Footnote 5: Indeed, it has long been recognized that the law does not permit one to do indirectly that which cannot be done directly (see People ex rel. Burby v Howland, 155 NY 270, 280 ). To hold otherwise would leave the law "at the mercy of ingenious efforts to circumvent its objects and to defeat its commands" (id. at 281).
Footnote 6:Consistent with longstanding home-rule principles, PEERA does not regulate the conduct of local government officials in relation to the receipt of gifts from lobbyists and their clients.

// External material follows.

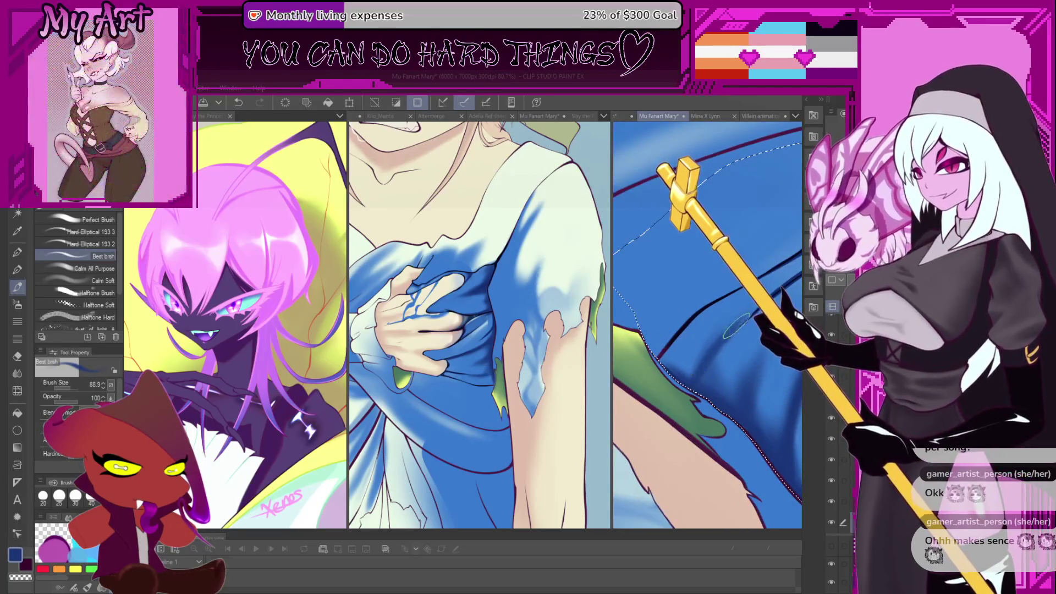
{"action": "scroll", "coordinate": [693, 440], "scroll_direction": "up", "scroll_amount": 2}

Footnote 7: In any event, "an agency can adopt regulations that go beyond the text of legislation, provided they are not inconsistent with the statutory language or its underlying purposes" (Matter of LeadingAge NY, Inc. v Shah, 153 AD3d 10, 16 [3d Dept 2017] [internal quotation marks and citation omitted], affd 32 NY3d 249 ). Moreover, JCOPE's enabling legislation expressly authorizes it to adopt rules in relation to the gift ban (see Executive Law § 94  [a]).
Footnote 8: As argued by JCOPE, there also is an independent, alternative basis for issuance of the Subpoena. Specifically, JCOPE alleges that petitioner failed to disclose the lobbying activities of its president (see Logue Aff., ¶ 21; Stamm Aff., ¶ 3) and that her activities may have required petitioner to register and report as a lobbyist under Legislative Law §§ 1-e and 1-h (see Logue Aff., ¶¶ 13-14). In this regard, Executive Law § 94 authorizes JCOPE to investigate violations of the Lobbying Act, including failure to register as a lobbyist, "and to issue subpoenas in furtherance of its investigation" (Campaign for One NY, 53 Misc 3d at 990; see also Matter of O'Connor v Ginsberg, 106 AD3d 1207, 1209-1210 [3d Dept 2013], lv denied 21 NY3d 864 ; Crane, 49 AD3d at 1067-1068). Further, the law does not prohibit a subpoena from being issued or sustained on an alternative, independent ground (see e.g. People v Salinas, 48 Misc 3d 791, 807-808 [Sup Ct, Bronx County 2015]).